In a mock scenario where an investment bank wishes to offer new cryptocurrencies for its customers and we are tasked to present a report of how the cryptocurrencies are trading on the market and how cryptocurrencies could be grouped toward creating classification for developing a new investment product.
Since we have no known output, unsupervised machine learning is suited for the task. We will be able to group cryptocurrencies and provide data visualizations to share our findings.

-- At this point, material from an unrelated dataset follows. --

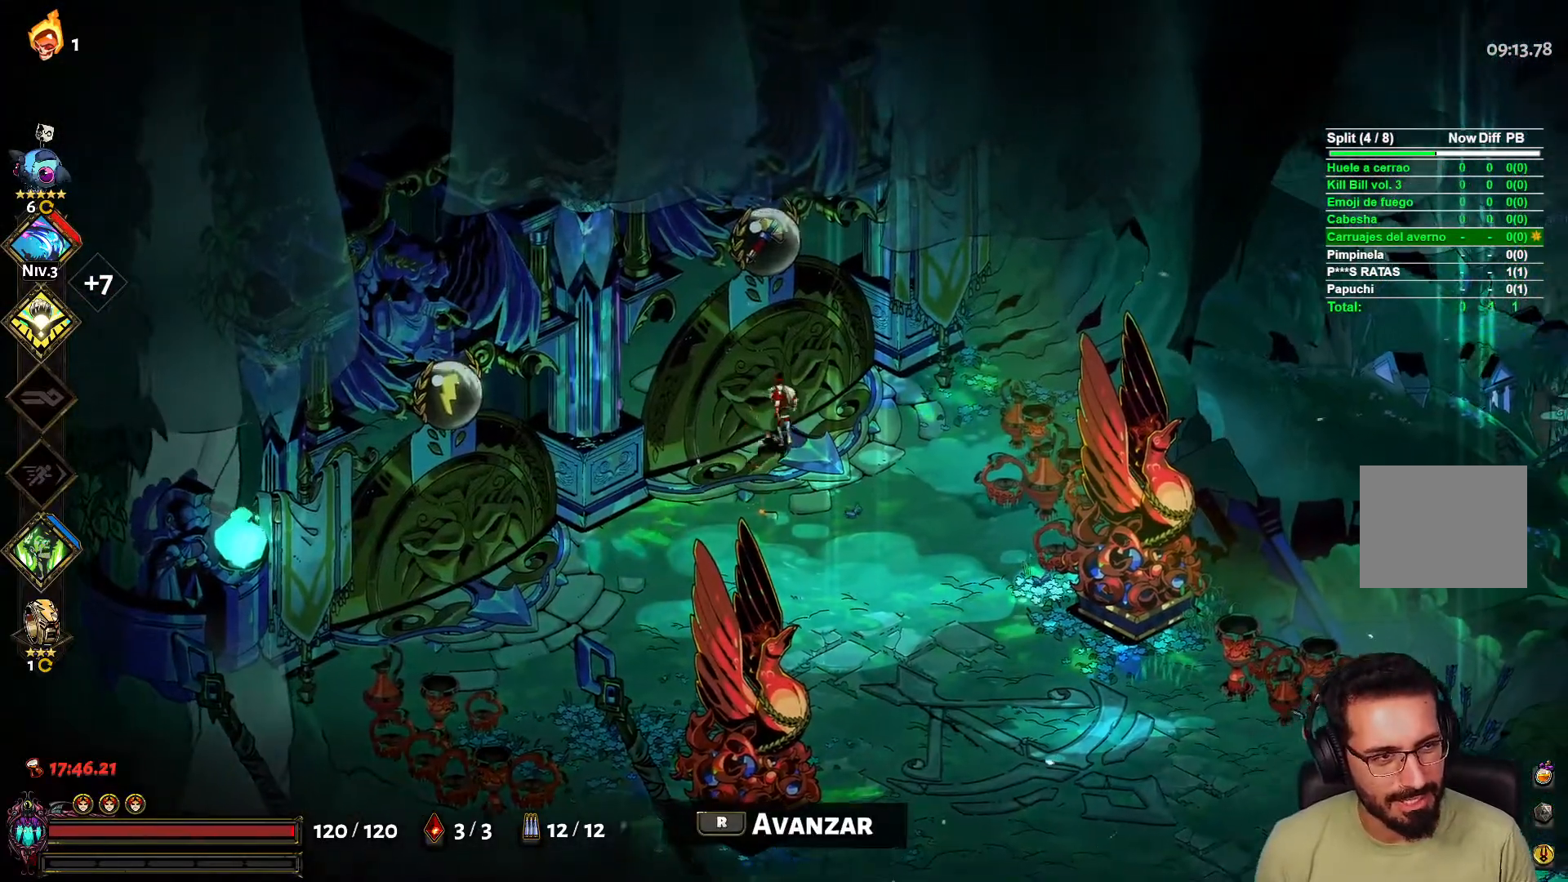
{"buttons": [], "left_stick": "center", "right_stick": "center", "events": [[17, "left_stick", "up-left"], [250, "left_stick", "center"]]}
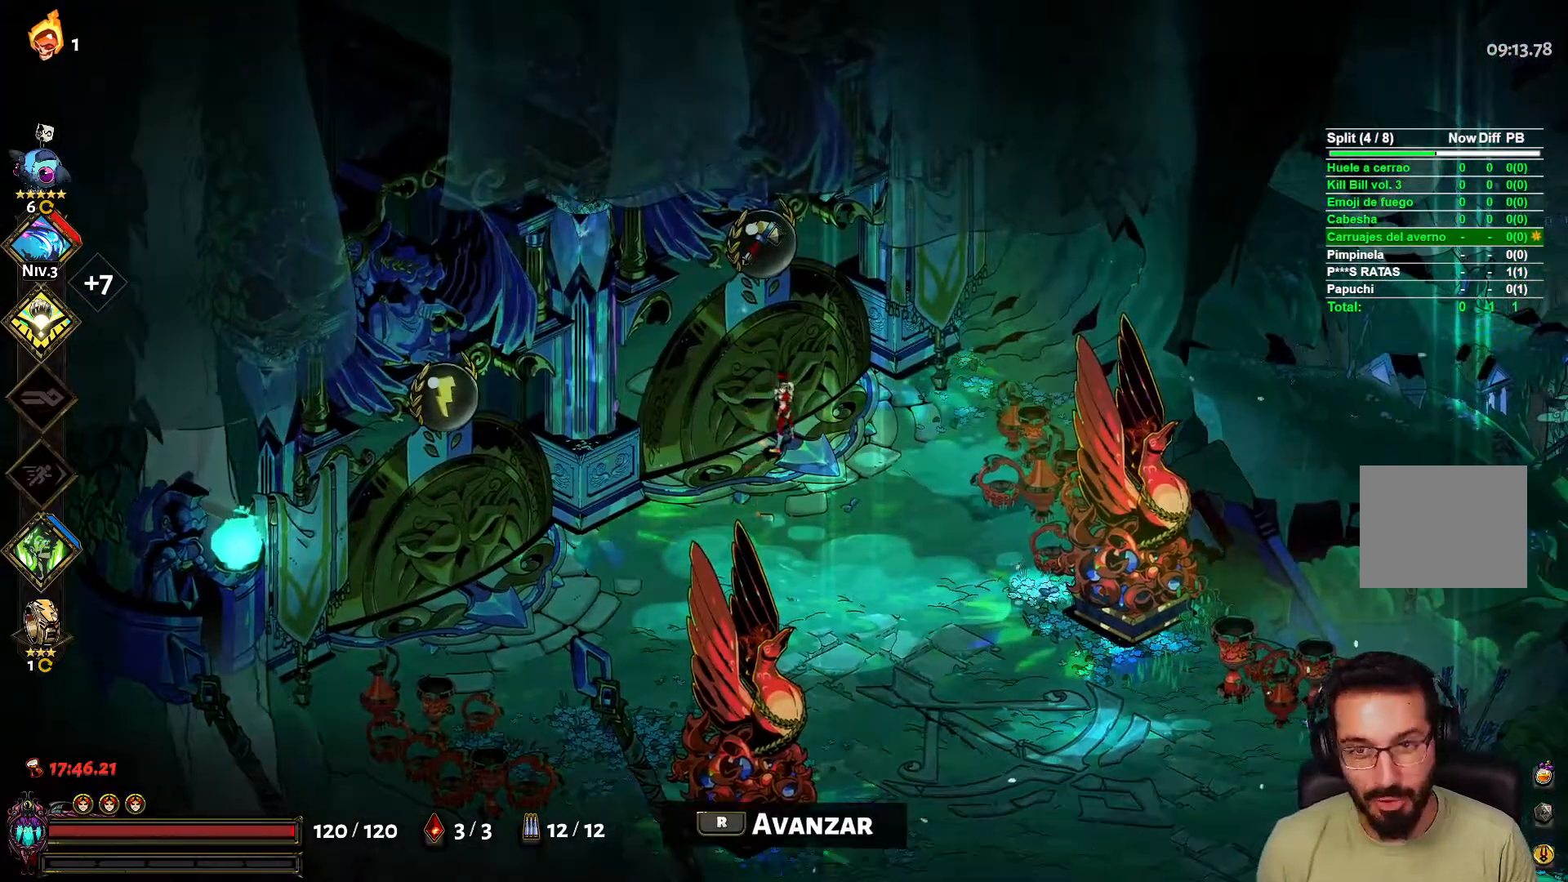
{"buttons": [], "left_stick": "center", "right_stick": "center", "events": []}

- Load libraries and dependencies
- Load raw CSV file
- Identify data types
- Prep and transform data column from object to float
- Clean data
- Remove non active cryptocurrencies
- Remove cryptocurrencies that doesn't have an algorithm
- Remove Trading status column
- Remove any incomplete Data cryptocurrencies
- Remove any cryptocurrencies that hasn't been mined
- Extract Coin Name out and hold separately
- Use get_dummies method to distinguish algorithms into own feature
- Scale data for proper weight
- Use Principle Component Analysis (PCA) to thin down meaningful components
- Use elbow curve to best K value for K-means method
- Apply K-means model and obtain our classification
- Examine the data by 3d and 2d graphs, tables.
By using unsupervised machine learning, we can categorize active cryptocurrencies in 5 groups on the market. Using elbow method, it allowed us to identify clusters with diminishing return.
By using a 3d scatter plot we visualized the classifictions of the cryptocurrencies.
Putting our data together in a table. By sorting on Class column we get a sense of cluster sizes. Majority of the cryptocurrencies are in Class 0 and 1, with only BitTorrent in Class 4.
If we plot on 2d scatter, we can see there are some extreme outliers if compared for TotalCoinSupply vs TotalCoinsMined. (The dots may be a bit hard to see as they are not adjusted visually yet)
If we limit our axis and avoid the extreme outliers, we have the final plot.
Through our journey, we demonstrated cryptocurrencies can be clustered by using unsupervised machine learning. While there are differences between all cryptocurrencies, there are definitive categorizations by our finding. We not only have found clustering patterns, but also identified outliers. Our finding is useful to help a business venture to further explore the world of cryptocurrencies.